_YOUR ASSIGNMENT_
The entries below contain pictures, which are to be left out; write out exactly, and only, the lines from the line with "middle pip: (587, 376)" up to and including the line with "ring tip: (226, 270)".

_DATA FOR PROCESSING_

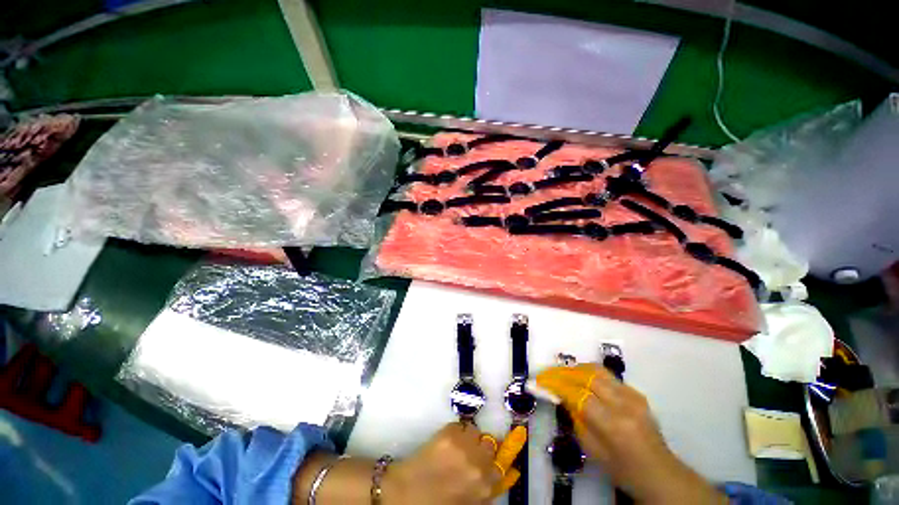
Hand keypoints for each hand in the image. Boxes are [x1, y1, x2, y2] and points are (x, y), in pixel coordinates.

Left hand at [383, 422, 525, 503]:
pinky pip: (461, 425)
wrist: (406, 493)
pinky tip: (447, 442)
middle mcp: (477, 463)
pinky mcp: (449, 433)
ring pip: (475, 432)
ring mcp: (463, 445)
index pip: (501, 466)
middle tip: (471, 453)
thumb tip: (500, 476)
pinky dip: (457, 431)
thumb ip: (485, 491)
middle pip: (490, 444)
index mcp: (483, 486)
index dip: (494, 462)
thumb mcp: (467, 503)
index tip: (489, 460)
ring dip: (470, 438)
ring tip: (458, 446)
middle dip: (482, 448)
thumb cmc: (437, 503)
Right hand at [536, 364, 725, 503]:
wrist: (659, 471)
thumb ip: (576, 419)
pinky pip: (608, 376)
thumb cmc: (622, 469)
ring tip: (562, 373)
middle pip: (587, 376)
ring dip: (576, 369)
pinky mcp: (637, 392)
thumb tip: (562, 396)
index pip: (577, 394)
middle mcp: (623, 404)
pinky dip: (590, 373)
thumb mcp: (593, 450)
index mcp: (612, 424)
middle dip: (563, 372)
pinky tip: (582, 379)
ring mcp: (633, 395)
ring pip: (597, 370)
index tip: (541, 380)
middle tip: (549, 374)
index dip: (556, 384)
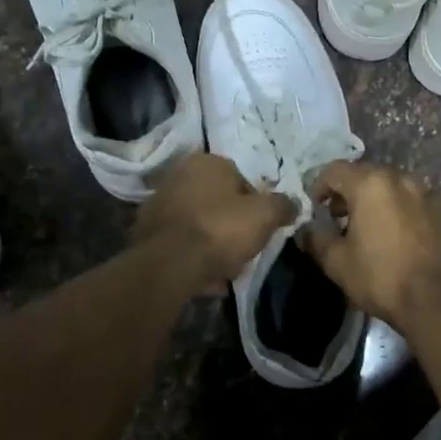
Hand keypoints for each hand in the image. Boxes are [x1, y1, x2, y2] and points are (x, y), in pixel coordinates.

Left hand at [134, 152, 293, 293]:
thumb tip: (294, 203)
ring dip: (213, 244)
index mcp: (207, 162)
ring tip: (226, 270)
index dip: (256, 207)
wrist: (170, 264)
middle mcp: (179, 175)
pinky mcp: (146, 232)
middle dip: (233, 226)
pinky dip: (194, 257)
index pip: (242, 180)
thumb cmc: (220, 229)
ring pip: (200, 224)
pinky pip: (182, 243)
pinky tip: (205, 278)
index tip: (261, 229)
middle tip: (244, 250)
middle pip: (219, 203)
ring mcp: (159, 203)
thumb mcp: (265, 215)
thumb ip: (283, 206)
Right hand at [301, 161, 440, 331]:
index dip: (319, 186)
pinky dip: (407, 214)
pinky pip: (420, 205)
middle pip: (368, 175)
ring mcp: (431, 194)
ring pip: (396, 189)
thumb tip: (307, 229)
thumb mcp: (337, 263)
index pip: (334, 171)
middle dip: (351, 193)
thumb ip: (316, 238)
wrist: (438, 302)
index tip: (316, 208)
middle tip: (342, 219)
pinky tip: (406, 239)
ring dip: (381, 202)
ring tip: (375, 229)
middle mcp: (403, 179)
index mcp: (371, 184)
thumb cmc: (381, 278)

_RESPONSE TO THIS TASK_
middle pip: (587, 376)
ring dip: (576, 369)
pinky mcp: (637, 392)
thumb tip: (562, 396)
index pip: (577, 394)
middle mcp: (623, 404)
pinky dip: (590, 373)
thumb mcp: (593, 450)
index mcp: (612, 424)
middle dip: (563, 372)
pinky tip: (582, 379)
ring mcp: (633, 395)
ring pip: (597, 370)
index tip: (541, 380)
middle tip: (549, 374)
index dip: (556, 384)
Hand keypoints for each hand in the image. Boxes are [x1, y1, x2, y2] and points are (x, y), in pixel coordinates.

Left hand at [134, 152, 293, 293]:
thumb tip: (294, 203)
ring dip: (213, 244)
index mcp: (207, 162)
ring tip: (226, 270)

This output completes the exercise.